Long-Range Dependence in Millennial-Scale Climate Models

Many past studies have concluded that many Earth system processes, including in weather, show “long-range dependence” (LRD): excessive temporal dependence in widely separated events. For example, William Hurst showed in a classic 1951 study that Nile river levels showed unexpected correlation over long time intervals, providing valuable practical information for the development of reservoir sizes. However, it has remained an outstanding question whether natural processes truly show this statistical behavior, or whether the appearance of LRD in environmental time series is an artifact of evolving forcing over the timescale of the record. The recent production of millennial-scale climate model runs under stable forcing conditions now allows us to gain insight into the long-term statistical behavior of the climate system.
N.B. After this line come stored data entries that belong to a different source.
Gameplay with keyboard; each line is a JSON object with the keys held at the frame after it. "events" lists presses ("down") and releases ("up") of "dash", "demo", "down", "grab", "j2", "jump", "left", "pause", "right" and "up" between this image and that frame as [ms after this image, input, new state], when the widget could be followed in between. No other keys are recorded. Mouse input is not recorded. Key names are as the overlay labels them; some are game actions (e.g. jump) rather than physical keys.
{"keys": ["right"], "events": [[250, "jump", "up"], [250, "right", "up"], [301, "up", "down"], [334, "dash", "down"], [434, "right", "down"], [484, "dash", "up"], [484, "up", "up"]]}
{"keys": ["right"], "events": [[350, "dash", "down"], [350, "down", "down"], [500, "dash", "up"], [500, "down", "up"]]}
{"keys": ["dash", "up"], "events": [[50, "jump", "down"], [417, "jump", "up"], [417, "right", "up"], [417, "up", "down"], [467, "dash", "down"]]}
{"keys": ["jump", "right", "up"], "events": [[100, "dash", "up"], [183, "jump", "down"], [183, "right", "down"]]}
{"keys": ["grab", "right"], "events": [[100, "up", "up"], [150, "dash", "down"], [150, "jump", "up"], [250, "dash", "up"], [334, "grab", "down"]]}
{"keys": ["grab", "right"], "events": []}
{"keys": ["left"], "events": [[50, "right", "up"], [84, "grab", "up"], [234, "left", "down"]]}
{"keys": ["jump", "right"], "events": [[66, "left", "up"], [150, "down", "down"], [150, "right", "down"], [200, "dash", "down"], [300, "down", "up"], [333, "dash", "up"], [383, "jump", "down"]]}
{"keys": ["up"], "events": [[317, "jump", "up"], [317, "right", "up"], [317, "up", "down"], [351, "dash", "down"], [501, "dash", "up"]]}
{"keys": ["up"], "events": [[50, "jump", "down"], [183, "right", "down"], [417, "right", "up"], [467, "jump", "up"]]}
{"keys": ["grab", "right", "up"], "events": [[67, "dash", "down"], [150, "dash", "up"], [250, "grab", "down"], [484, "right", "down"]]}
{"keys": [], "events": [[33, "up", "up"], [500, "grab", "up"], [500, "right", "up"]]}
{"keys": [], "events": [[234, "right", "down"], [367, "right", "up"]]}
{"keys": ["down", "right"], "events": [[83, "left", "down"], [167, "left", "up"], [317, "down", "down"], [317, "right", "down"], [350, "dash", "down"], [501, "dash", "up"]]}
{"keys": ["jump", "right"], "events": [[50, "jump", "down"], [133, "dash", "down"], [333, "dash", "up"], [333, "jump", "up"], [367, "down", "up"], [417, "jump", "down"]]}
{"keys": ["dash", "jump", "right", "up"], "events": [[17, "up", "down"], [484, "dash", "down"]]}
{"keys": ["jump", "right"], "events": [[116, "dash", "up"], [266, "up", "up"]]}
In this study, we apply and compare several techniques to estimate LRD in the time series of surface temperature from millennial-scale climate model runs under constant forcing, in both pre-industrial or elevated-CO2 simulations. In contrast to studies based on real historical time series, we find that LRD, while present in some locations, is generally small over land. In pre-industrial simulations with the CCSM3 model, for example, the mean Hurst exponent over N. America is only 0.494 (0.5 would indicate no LRD). Preliminary results suggest that LRD may increase under conditions of enhanced CO2, although minor non-stationarity in the data may affect the estimation. Such an increase would imply a decrease in long-term variability in a warmer climate. Although results are necessarily based only on models, they can provide insight into plausible statistical properties of the Earth system.